Research

NEMO: Flexible, High-Fidelity Memory Telemetry

Modern servers use complex memory hierarchies that require active OS management, but the OS lacks low-overhead and accurate visibility into how memory is actually used, resulting in poor policy decisions. Existing approaches either rely on software that is flexible but has high overhead, or hardware counters that are efficient but too coarse and inflexible. Our system breaks this trade-off with HW/SW co-design. It introduces a small, programmable monitoring mechanism inside memory controllers that lets the OS directly track memory activities of interest, achieving both accuracy and flexibility with low overhead.

Self-Defining Systems

Self-Defining Systems (SDS) address a fundamental mismatch in modern infrastructure: hardware, workloads, and models evolve rapidly, but systems software still takes months or years to design, integrate, and optimize, limiting our ability to fully exploit datacenter investments. SDS envisions AI-native systems that continuously define, build, deploy, and evolve themselves end-to-end, using coordinated LLM agents to explore and validate designs across specification, architecture, algorithms, and code while closing the loop with production feedback. As initial evidence, our agent-driven prototypes have autonomously built and optimized complex systems—including LLM inference runtimes and applications with 40+ microservices—achieving order-of-magnitude speedups and near expert-level performance while reducing integration time from weeks to days.

FlowGuard: Information Flow Control for Coding Agents

Coding agents powered by large language models are increasingly being used to automate software development tasks. However, these agents can inadvertently leak sensitive information or execute unauthorized operations when interacting with external systems. FlowGuard addresses these security concerns by applying information flow control to coding agents, ensuring that sensitive data and operations are properly isolated and controlled throughout the agent's execution.

Masa: Microservice SLO Management

Microservice applications face challenges in maintaining consistent performance and meeting service-level objectives (SLOs) across services. Traditional approaches often optimize individual services in isolation, leading to suboptimal end-to-end performance. Masa improves microservice goodput by coordinating SLO enforcement across service boundaries, enabling end-to-end SLO guarantees that account for the complex interactions between microservices.

Loom: Efficient Telemetry for Production Systems

Debugging production systems today requires a difficult trade-off between how much data is collected and how quickly it can be queried: indexing for fast queries often slows ingestion and forces data to be dropped. Furthermore, data collection must not slow down the application being monitored. Loom breaks this trade-off by showing that fast queries do not require indexing every record: coarse summaries over small chunks are sufficient.
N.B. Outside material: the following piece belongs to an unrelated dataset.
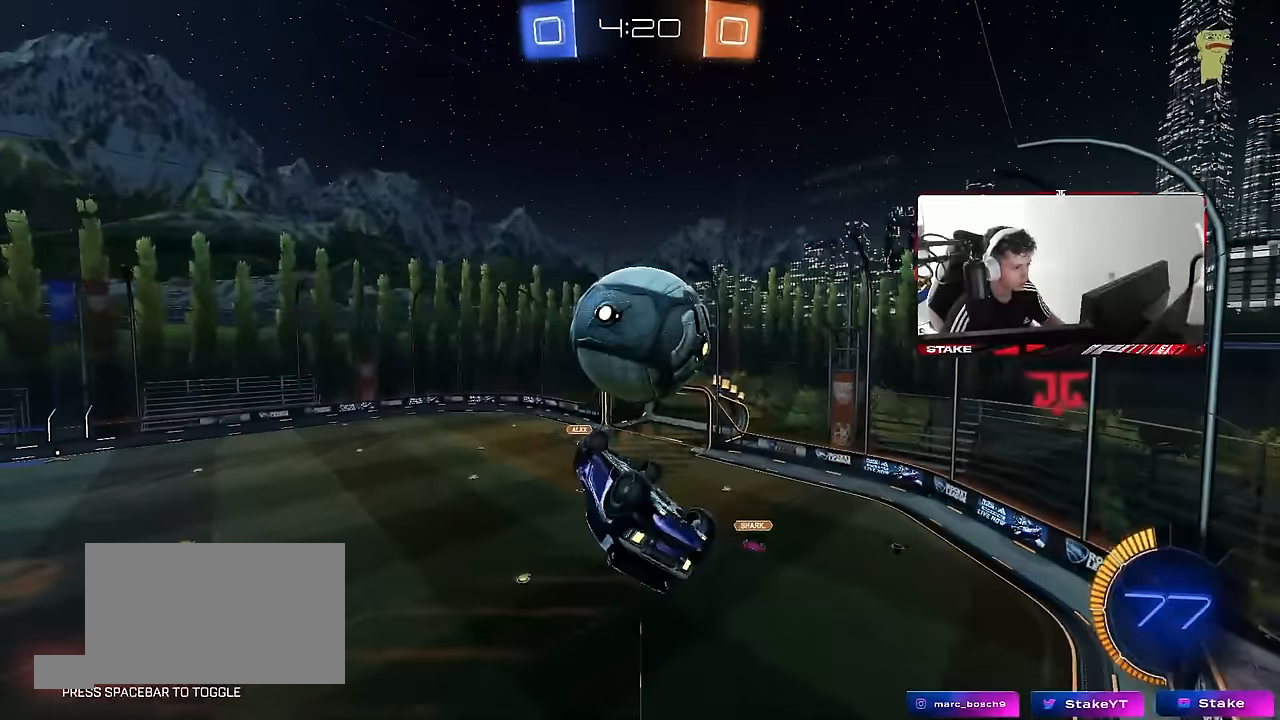
{"keys": ["a", "shift"], "mouse": [], "events": [[67, "shift", "up"], [167, "w", "up"], [217, "s", "down"], [217, "shift", "down"], [400, "s", "up"]]}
With a small CPU and memory footprint in production, Loom minimizes application interference.

Quicksand: Unstrand Resources with Granular Computing

Resource stranding causes substantial underutilization in datacenters and is commonly addressed through hardware-based disaggregation on emerging hardware. Quicksand argues that stranded resources can be addressed on hardware today via a new programming framework layer. Its key insight is to decompose applications into fine-grained, resource-specific units that can be scheduled onto stranded resources. Quicksand performs this decomposition transparently and dynamically adjusts it at millisecond timescales to adapt to changing resource availability.